|The following article features coverage from the American Society of Clinical Oncology 2019 meeting. Click here to read more of Oncology Nurse Advisor‘s conference coverage.
Cancer drugs approved with a breakthrough therapy designation may be more or equally likely to demonstrate high clinical benefit compared with non-breakthrough therapy drugs, according to research presented at the 2019 American Society of Clinical Oncology (ASCO) Annual Meeting in Chicago, Illinois.1
In the study, the authors set out to compare the characteristics and outcomes of clinical trials that support approval of breakthrough- and non-breakthrough cancer drugs. The investigators searched the Drugs@FDA website for the term “cancer drug approvals” appearing between July 2012 and December 2017. The researchers applied the value frameworks and used thresholds of high clinical benefit developed by American Society of Clinical Oncology Value Framework version 2 (ASCO VF v2; scores ≥45), the ASCO Cancer Research Committee (overall survival gains ≥2.5 months, progression-free survival [PFS] gains ≥3 months), the European Society for Medical Oncology-Magnitude of Clinical Benefit Scale version 1.1 (ESMO-MCBS v1.1; grade of A or B for trials of curative intent and 4 or 5 for those of noncurative intent), and the National Comprehensive Cancer Network (NCCN) Evidence Blocks (scores of 4 and 5). The investigators compared trial characteristics and value framework scores using Chi squared or Mann–Whitney tests.

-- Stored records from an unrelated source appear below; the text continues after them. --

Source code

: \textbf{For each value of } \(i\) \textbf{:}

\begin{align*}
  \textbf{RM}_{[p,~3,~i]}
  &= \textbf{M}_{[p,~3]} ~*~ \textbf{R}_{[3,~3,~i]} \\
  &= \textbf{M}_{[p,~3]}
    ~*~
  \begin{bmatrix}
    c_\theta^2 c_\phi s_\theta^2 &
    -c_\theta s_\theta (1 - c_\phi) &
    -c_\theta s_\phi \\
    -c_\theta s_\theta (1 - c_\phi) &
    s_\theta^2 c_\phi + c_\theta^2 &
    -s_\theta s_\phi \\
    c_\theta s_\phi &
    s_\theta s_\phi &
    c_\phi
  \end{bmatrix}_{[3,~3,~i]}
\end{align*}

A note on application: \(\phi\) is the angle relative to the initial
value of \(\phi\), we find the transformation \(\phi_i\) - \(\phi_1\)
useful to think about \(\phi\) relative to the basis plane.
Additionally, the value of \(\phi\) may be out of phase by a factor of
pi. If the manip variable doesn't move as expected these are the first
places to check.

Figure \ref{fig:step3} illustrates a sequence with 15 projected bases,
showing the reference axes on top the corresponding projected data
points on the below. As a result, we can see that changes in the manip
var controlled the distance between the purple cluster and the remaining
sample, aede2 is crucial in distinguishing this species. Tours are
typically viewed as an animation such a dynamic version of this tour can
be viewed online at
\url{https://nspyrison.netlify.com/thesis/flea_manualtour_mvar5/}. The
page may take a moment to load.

The researchers found 106 pivotal trials that supported the approval of 52 drugs for 96 indications. They also found that 38 of these indications (40%) were awarded breakthrough designations. The authors identified 44 trials for breakthrough drugs and 62 trials for non-breakthrough drugs.
When the researchers compared trials for breakthrough drugs with those for non-breakthrough drugs, they found that median sample size was smaller in trials for breakthrough drugs (median 373 versus 612, P =.03). Moreover, only 57% of trials for breakthrough drugs were randomized compared with 86% of trials for non-breakthrough drugs (P =.001) In addition, the proportion of trials that were open label was greater among trials for breakthrough drugs: 84% of trials for breakthrough drugs were open label, compared with only 53% of trials for non-breakthrough drugs (P =.001).
Finally, 68% of trials for breakthrough drugs demonstrated high clinical benefit compared with 31% of trials for non-breakthrough drugs (P =.002) according to ASCO VF v2 criteria. According to NCCN Evidence Blocks, 86% of trials for breakthrough drugs demonstrated high clinical benefit compared with 56% of trials for non-breakthrough drugs (P =.002).
The other frameworks used in the study suggested that the proportion of trials supporting breakthrough and non-breakthrough drugs demonstrated high clinical benefit was similar; ASCO Cancer Research Committee frameworks suggested that 82% of trials for breakthrough drugs and 68% of trials for non-breakthrough drugs demonstrated high clinical benefit (P =.25). According to ESMO-MCBS frameworks, 35% of trials for breakthrough drugs and 33% of trials for non-breakthrough drugs demonstrated high clinical benefit (P =.87).
In addition, the authors found that the median price of breakthrough drugs was $2,531 more per month compared with non-breakthrough drugs. This difference was statistically significant according to a Mann–Whitney U test with a P value of .001.
“To take home, advances in our understanding of the molecular and genetic cancer lesions have led to new challenges to the design of clinical trials, with many drugs approved based on surrogate endpoints that not always may benefit patients,” said lead study author Consolación Molto, MD, of Hospital de Sant Pau, in Barcelona, Spain. “The desire to provide earlier access to highly effective drugs should be linked to rigorous confirmatory studies, and robust and transparent criteria for breakthrough designations.”
- Molto C, Hwang TJ, Andres M, et al. Clinical benefit of breakthrough cancer drugs approved by the United States Food and Drug Administration. Presented at 2019 American Society of Clinical Oncology (ASCO) Annual Meeting; May 31-June 4, 2019; Chicago, IL. Abstract 6513.